##### Text shown
Out of thousands of business plans Greylock sees each year, only 20 or so make it to a full partnership meeting. Of those, only half get funded.

The alternate title comes from Nirav:

For a startup, getting Greylock’s backing means more than just an infusion of cash. “It’s like your company’s been blessed by the pope,” says Nirav Tolia, founder of Nextdoor, a social media site that got funded by Greylock two years ago. When that news got out, he was flooded with offers from other VCs wanting to get into the deal. “Firms will say, ‘I don’t even know what Nextdoor is, but I know David Sze is on the board, so I am going to write a check.’”

What firms are those??

The best startups are the ones where it's not obvious to invest:

“There is a lot of mythology about how firms decide,” says Sze one recent afternoon at his Sand Hill Road offices. The space is, for the most part, nondescript—tidy rooms and cubicles above a New Republic bank branch. There is something unusual installed on one wall: the shape of a slender tree painted black, branches blossoming outward. At the end of each branch is a small wall mount holding every cellphone and mobile device Sze has owned—from a brick-sized US West to the Apple Newton to the iPhone. It is a physical reminder of how quickly technology has transformed just about every part of our world over these past 20 years. For much of that time, Sze has been deep inside this revolution, finding the companies that are driving it.
##########
In the passage about Greylock, replace "pope" with "king" and write out the section starting at "For a startup, getting" and ending at "firms are those??". The rows after this are separate material and have nothing to do with the passage about Greylock.
##### Record set
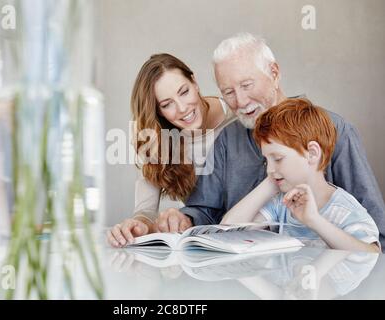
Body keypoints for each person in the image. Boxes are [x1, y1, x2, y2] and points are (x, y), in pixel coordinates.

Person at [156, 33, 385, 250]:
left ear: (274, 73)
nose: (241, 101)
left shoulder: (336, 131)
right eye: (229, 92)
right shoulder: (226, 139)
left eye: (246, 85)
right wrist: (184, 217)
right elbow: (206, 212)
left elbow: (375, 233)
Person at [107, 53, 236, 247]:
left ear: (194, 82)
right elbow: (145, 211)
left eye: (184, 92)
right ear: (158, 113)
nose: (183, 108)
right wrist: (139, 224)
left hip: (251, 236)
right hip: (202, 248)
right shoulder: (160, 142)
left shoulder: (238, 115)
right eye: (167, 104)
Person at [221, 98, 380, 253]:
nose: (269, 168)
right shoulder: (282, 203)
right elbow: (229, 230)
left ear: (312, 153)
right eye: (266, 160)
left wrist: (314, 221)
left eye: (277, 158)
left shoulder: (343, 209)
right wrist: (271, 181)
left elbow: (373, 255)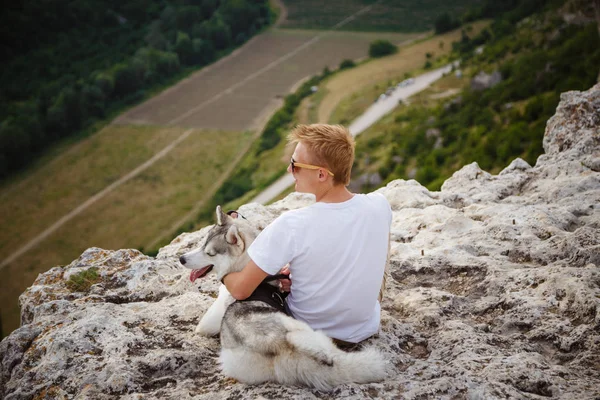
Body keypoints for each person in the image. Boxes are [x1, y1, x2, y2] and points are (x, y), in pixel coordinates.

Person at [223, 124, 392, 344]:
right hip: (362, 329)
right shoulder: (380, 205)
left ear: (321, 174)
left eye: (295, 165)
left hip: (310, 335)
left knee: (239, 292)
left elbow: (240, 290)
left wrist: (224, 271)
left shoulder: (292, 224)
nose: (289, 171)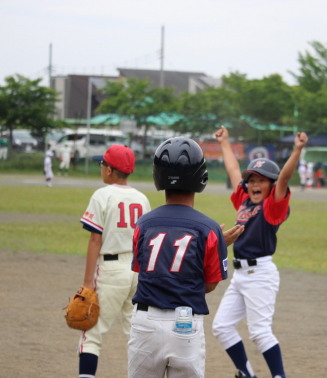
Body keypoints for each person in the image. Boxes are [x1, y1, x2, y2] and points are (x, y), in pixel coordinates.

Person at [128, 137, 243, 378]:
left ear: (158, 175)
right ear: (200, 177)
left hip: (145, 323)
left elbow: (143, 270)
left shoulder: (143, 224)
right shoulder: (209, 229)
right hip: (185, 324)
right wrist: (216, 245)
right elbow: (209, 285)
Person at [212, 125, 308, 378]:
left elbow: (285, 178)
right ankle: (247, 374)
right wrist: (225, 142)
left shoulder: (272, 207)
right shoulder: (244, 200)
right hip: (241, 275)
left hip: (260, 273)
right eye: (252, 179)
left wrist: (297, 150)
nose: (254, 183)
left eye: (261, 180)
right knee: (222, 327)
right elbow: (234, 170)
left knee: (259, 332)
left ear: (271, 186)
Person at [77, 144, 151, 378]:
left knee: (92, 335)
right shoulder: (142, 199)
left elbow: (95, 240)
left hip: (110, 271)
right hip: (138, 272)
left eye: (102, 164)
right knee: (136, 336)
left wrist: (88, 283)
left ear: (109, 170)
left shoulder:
##########
#### [Answer to this exercise]
For a startup, getting Greylock’s backing means more than just an infusion of cash. “It’s like your company’s been blessed by the king,” says Nirav Tolia, founder of Nextdoor, a social media site that got funded by Greylock two years ago. When that news got out, he was flooded with offers from other VCs wanting to get into the deal. “Firms will say, ‘I don’t even know what Nextdoor is, but I know David Sze is on the board, so I am going to write a check.’”

What firms are those??